第5の実施の形態の構成では、第4の実施の形態の場合と同様に、2つの光源ユニット20R,20Gのうち、G光用の光源ユニット20Gを、光路においてDMD2から近い位置に設置している。第5の実施の形態においても、プロジェクタは、G光の光路における光学要素をできるだけ少なくしてG光の光量損失を低減させることで、明るい画像を投射することができる。
2 DMD
3 投射光学系
5 ライトトンネル
5a 入射口
5b 出射口
6 照明レンズ
7 ミラー
8 曲面ミラー
10,10B,10G,10R LED
11,11B,11G,11R カップリングレンズ
12 集光レンズ
13,17 ロッドレンズ
14 光拡散部材
15 蛍光体
16 集光レンズ
18a 入射口
18b 出射口
20G,20R 光源ユニット
21,22 ダイクロイックミラー
23G,23R 照明レンズ
24 集光レンズ
40 アナモフィックレンズ
50 ダイクロイックプリズム
特許第4487240号公報 特開2004−335992号公報 特開2006−285043号公報 特開2014−160233号公報 特開2015−34999号公報 特開2004−110062号公報 特許第4013682号公報 特許第5510828号公報 特開2012−129151号公報 特開2014−164098号公報

Claims (10)

  1. 画像を形成する画像形成部と、
    光を発生させる第1の固体発光素子および第2の固体発光素子と、
    前記第1の固体発光素子からの光を透過させる透過部材を備える第1の導光体と、
    前記第2の固体発光素子からの光を反射させる反射部材が形成された内壁を備える第2の導光体と、
    前記第1の導光体から出射された光と前記第2の導光体から出射された光とを前記画像形成部へ進行させる光学素子と、
    前記画像形成部で形成された画像を投射する投射光学系と、を備えることを特徴とする投射装置。
  2. 前記第1の導光体は、前記第1の固体発光素子からの光の波長を変換する波長変換材を備えることを特徴とする請求項1に記載の投射装置。
  3. 前記第1の導光体は、前記第1の固体発光素子からの光が入射する複数の入射部と、前記複数の入射部から前記透過部材を透過した光を出射させる出射部とを備えることを特徴とする請求項1または2に記載の投射装置。

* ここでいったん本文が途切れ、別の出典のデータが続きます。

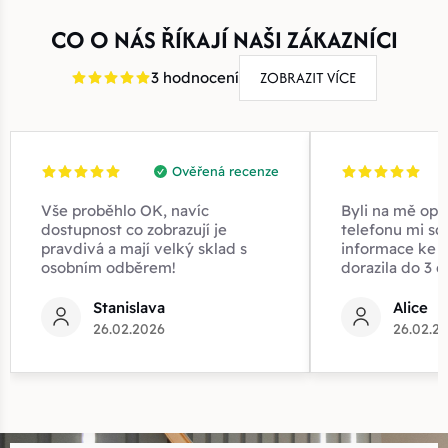
CO O NÁS ŘÍKAJÍ NAŠI ZÁKAZNÍCI
ZOBRAZIT VÍCE
3 hodnocení
Ověřená recenze
Vše proběhlo OK, navíc
Byli na mě opr
dostupnost co zobrazují je
telefonu mi sd
pravdivá a mají velký sklad s
informace ke z
osobním odběrem!
dorazila do 3 d
Stanislava
Alice
26.02.2026
26.02.2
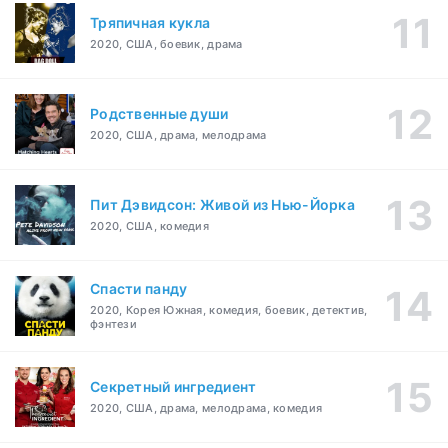
Тряпичная кукла
2020, США, боевик, драма
Родственные души
2020, США, драма, мелодрама
Пит Дэвидсон: Живой из Нью-Йорка
2020, США, комедия
Спасти панду
2020, Корея Южная, комедия, боевик, детектив,
фэнтези
Секретный ингредиент
2020, США, драма, мелодрама, комедия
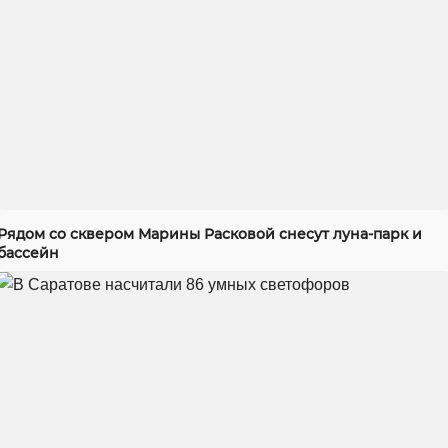
Рядом со сквером Марины Расковой снесут луна-парк и
бассейн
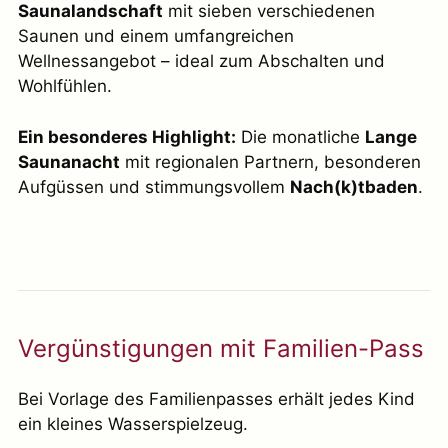
Saunalandschaft
mit sieben verschiedenen
Saunen und einem umfangreichen
Wellnessangebot – ideal zum Abschalten und
Wohlfühlen.
Ein besonderes Highlight:
Die monatliche
Lange
Saunanacht
mit regionalen Partnern, besonderen
Aufgüssen und stimmungsvollem
Nach(k)tbaden
.
Vergünstigungen mit Familien-Pass
Bei Vorlage des Familienpasses erhält jedes Kind
ein kleines Wasserspielzeug.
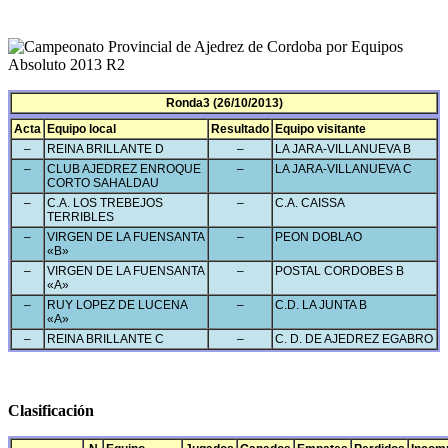
Ronda3 (26/10/2013)
Acta
Equipo local
Resultado
Equipo visitante
–
REINA BRILLANTE D
–
LA JARA-VILLANUEVA B
–
CLUB AJEDREZ ENROQUE
–
LA JARA-VILLANUEVA C
CORTO SAHALDAU
–
C.A. LOS TREBEJOS
–
C.A. CAISSA
TERRIBLES
–
VIRGEN DE LA FUENSANTA
–
PEON DOBLAO
«B»
–
VIRGEN DE LA FUENSANTA
–
POSTAL CORDOBES B
«A»
–
RUY LOPEZ DE LUCENA
–
C.D. LA JUNTA B
«A»
–
REINA BRILLANTE C
–
C. D. DE AJEDREZ EGABRO
Clasificación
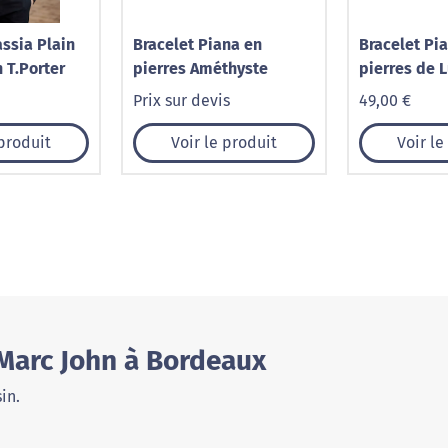
ssia Plain
Bracelet Piana en
Bracelet Pi
 T.Porter
pierres Améthyste
pierres de 
Prix sur devis
49,00 €
 produit
Voir le produit
Voir le
 Marc John à Bordeaux
in.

  4. 前記出射部は、前記透過部材のうちの第1の端面に設けられ、
    前記複数の入射部は、前記透過部材のうち、前記第1の端面および前記第1の端面に対向する第2の端面以外の面である側面に設けられていることを特徴とする請求項3に記載の投射装置。
  5. 前記第1の導光体および前記光学素子の間の光路に設けられた第1の照明光学系と、
    前記第2の導光体および前記光学素子の間の光路に設けられた第2の照明光学系と、を備え、
    前記第1の照明光学系の横倍率と前記第2の照明光学系の横倍率とは互いに異なることを特徴とする請求項1から4のいずれか一項に記載の投射装置。
  6. 前記画像形成部が備えるアスペクト比をAP、前記第1の導光体のうち前記透過部材を透過した光が出射される出射部が備えるアスペクト比をADとして、AP/ADは0.9より大きく、かつ1.1より小さいことを特徴とする請求項1から5のいずれか一項に記載の投射装置。
  7. 前記第1の導光体および前記光学素子の間の光路に設けられ、前記第1の導光体から出射された光による照明領域のアスペクト比を調整する調整光学系を備えることを特徴とする請求項1から6のいずれか一項に記載の投射装置。
  8. 前記画像形成部が備えるアスペクト比をAP、前記第2の導光体のうち光を出射する出射部が備えるアスペクト比をALとして、AP/ALは0.9より大きく、かつ1.1より小さいことを特徴とする請求項1から7のいずれか一項に記載の投射装置。
  9. 前記第1の固体発光素子および前記第1の導光体を含み、前記画像形成部へ緑色光を供給する光源ユニットを備えることを特徴とする請求項1から8のいずれか一項に記載の投射装置。
  10. 前記第1の固体発光素子および前記第1の導光体を含み、前記画像形成部へ緑色光を供給する第1の光源ユニットと、
    前記第1の固体発光素子および前記第1の導光体を含み、前記画像形成部へ赤色光を供給する第2の光源ユニットと、を備えることを特徴とする請求項1から8のいずれか一項に記載の投射装置。